Recopiez à l'identique, s'il vous plaît, le passage de l'extrait du document ci-dessous, consacré aux seuils d'exposition aux rayonnements, de « Mais comment rassurer » à « souligne Emily Caffrey. ».

**EXTRAIT DU DOCUMENT**
□ □ □ □ □

Des marges confortables
D’autant qu’un rapport récent confirme qu’en matière de radioactivité, il existe une marge importante de sécurité permettant de relever les seuils d’exposition sans mettre la population en danger. Selon ce document, rédigé par les scientifiques du laboratoire national de l’Idaho, les études épidémiologiques n’ont jamais réussi à démontrer des effets statistiquement significatifs sur la santé à des doses inférieures à 100 mSv. Conclusion des experts : pour le grand public, "la limite actuelle de 1 mSv par an semble trop restrictive. Une révision à 5 mSv par an pour le grand public permettrait de maintenir une marge de sécurité substantielle tout en en permettant une mise en œuvre plus rentable des technologies nucléaires bénéfiques pour les secteurs de l’énergie, de la santé et de l’industrie".
Craig Piercy acquiesce : "Oui, les rayonnements causent la mort à fortes doses. Ils provoquent le cancer de manière relativement linéaire sur le plan statistique. Mais à environ 50 mSv par an, le signal épidémiologique des effets néfastes sur la santé disparaît au milieu d’autres facteurs (alimentation, forme physique…). Sans preuve directe chez les populations humaines, les scientifiques ne peuvent que théoriser sur les effets de l’exposition aux rayonnements à ces niveaux proches du fond".
Mais comment rassurer la population sur un sujet aussi sensible ? "La question de savoir si ce changement de norme est acceptable relève de la politique et de valeurs comme la tolérance au risque. Elle ne peut être tranchée par une simple réponse scientifique. Bien que je ne qualifierais pas personnellement ce changement potentiel de dangereux, il comporte des implications méritant d’être débattues", souligne Emily Caffrey.

□ □ □ □ □

**LISTING PRÉSENTÉ**

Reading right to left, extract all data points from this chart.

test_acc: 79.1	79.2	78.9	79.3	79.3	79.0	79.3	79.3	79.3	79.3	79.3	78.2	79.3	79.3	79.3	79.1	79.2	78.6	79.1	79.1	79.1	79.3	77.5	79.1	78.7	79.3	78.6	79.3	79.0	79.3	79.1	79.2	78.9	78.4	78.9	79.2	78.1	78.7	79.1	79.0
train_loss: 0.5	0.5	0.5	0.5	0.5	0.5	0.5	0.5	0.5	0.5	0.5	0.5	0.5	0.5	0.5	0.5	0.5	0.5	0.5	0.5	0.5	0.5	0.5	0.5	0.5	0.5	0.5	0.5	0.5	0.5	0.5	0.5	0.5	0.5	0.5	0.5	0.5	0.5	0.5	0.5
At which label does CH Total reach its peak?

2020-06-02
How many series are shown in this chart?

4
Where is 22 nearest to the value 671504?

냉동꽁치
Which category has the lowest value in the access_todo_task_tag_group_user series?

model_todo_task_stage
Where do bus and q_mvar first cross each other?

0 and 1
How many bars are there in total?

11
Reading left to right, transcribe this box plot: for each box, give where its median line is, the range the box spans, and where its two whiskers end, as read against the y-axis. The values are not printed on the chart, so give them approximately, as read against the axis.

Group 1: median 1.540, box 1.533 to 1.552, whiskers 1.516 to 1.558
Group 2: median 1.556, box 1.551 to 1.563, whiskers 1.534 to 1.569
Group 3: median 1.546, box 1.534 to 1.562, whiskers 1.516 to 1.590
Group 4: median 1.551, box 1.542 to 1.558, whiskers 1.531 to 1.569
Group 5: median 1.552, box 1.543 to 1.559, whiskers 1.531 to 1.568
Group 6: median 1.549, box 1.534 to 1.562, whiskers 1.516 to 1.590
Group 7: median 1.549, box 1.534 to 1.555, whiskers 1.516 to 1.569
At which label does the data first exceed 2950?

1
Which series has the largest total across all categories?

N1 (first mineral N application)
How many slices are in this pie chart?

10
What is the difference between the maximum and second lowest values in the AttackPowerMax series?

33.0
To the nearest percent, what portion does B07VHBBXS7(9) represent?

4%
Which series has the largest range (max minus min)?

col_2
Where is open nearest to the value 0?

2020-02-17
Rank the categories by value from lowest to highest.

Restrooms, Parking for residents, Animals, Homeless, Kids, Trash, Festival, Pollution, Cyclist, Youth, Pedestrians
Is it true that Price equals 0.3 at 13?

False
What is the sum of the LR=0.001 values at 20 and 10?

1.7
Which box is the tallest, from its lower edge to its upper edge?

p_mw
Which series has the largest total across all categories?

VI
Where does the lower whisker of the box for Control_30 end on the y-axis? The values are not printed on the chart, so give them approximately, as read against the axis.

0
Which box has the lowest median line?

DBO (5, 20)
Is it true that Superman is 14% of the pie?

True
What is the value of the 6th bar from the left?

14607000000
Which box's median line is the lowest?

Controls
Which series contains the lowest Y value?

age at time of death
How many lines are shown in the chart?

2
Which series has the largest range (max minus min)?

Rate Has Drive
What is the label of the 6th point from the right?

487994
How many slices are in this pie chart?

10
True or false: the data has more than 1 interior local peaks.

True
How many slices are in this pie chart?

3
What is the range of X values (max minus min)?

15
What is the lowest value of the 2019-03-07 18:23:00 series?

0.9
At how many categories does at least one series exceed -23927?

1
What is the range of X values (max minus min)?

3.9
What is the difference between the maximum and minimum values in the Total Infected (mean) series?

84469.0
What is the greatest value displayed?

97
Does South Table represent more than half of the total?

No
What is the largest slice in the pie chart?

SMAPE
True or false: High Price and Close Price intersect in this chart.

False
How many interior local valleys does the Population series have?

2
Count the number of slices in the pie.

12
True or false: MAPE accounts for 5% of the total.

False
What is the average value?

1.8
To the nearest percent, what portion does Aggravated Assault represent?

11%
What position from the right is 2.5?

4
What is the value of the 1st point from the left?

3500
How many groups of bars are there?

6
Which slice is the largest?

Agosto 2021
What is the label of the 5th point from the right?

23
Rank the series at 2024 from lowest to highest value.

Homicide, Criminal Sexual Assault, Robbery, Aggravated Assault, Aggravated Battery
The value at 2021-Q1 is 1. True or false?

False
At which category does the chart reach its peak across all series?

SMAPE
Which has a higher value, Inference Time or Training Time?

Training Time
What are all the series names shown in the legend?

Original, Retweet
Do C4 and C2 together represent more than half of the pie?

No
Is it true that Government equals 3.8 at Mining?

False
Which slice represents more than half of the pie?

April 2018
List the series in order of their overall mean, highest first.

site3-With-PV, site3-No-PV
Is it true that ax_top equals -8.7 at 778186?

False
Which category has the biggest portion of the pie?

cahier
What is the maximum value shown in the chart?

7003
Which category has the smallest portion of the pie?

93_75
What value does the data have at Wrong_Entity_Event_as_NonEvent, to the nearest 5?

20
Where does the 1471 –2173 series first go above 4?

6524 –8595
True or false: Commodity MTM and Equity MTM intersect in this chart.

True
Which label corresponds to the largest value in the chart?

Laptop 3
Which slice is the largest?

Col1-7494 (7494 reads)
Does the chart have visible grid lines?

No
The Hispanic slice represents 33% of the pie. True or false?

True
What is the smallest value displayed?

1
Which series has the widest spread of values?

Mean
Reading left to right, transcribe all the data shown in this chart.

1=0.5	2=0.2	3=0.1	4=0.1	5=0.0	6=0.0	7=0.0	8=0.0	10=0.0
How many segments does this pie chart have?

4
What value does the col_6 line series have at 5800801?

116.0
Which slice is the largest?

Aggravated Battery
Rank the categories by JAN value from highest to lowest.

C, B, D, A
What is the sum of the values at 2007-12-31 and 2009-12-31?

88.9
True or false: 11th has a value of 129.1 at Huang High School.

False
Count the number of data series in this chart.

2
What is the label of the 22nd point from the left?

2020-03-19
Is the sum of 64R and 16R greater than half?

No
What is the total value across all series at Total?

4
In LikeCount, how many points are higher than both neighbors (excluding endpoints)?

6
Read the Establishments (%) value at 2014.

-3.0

□ □ □ □ □

**RÉPONSE ATTENDUE**
Mais comment rassurer la population sur un sujet aussi sensible ? "La question de savoir si ce changement de norme est acceptable relève de la politique et de valeurs comme la tolérance au risque. Elle ne peut être tranchée par une simple réponse scientifique. Bien que je ne qualifierais pas personnellement ce changement potentiel de dangereux, il comporte des implications méritant d’être débattues", souligne Emily Caffrey.